**The records**

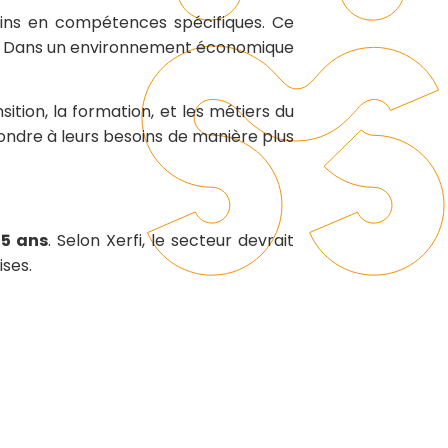
soins en compétences spécifiques. Ce
te. Dans un environnement économique
tion, la formation, et les métiers du
pondre à leurs besoins de manière plus
 5 ans
. Selon Xerfi, le secteur devrait
ises.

**Task prompt**
Convert the text read from each of the records above into a JSON list of strings, one string per line and no blank lines, covering all the records. Leave the pictures out of the answer.

**Output below**
[
  "soins en compétences spécifiques. Ce",
  "te. Dans un environnement économique",
  "tion, la formation, et les métiers du",
  "pondre à leurs besoins de manière plus",
  " 5 ans",
  ". Selon Xerfi, le secteur devrait",
  "ises."
]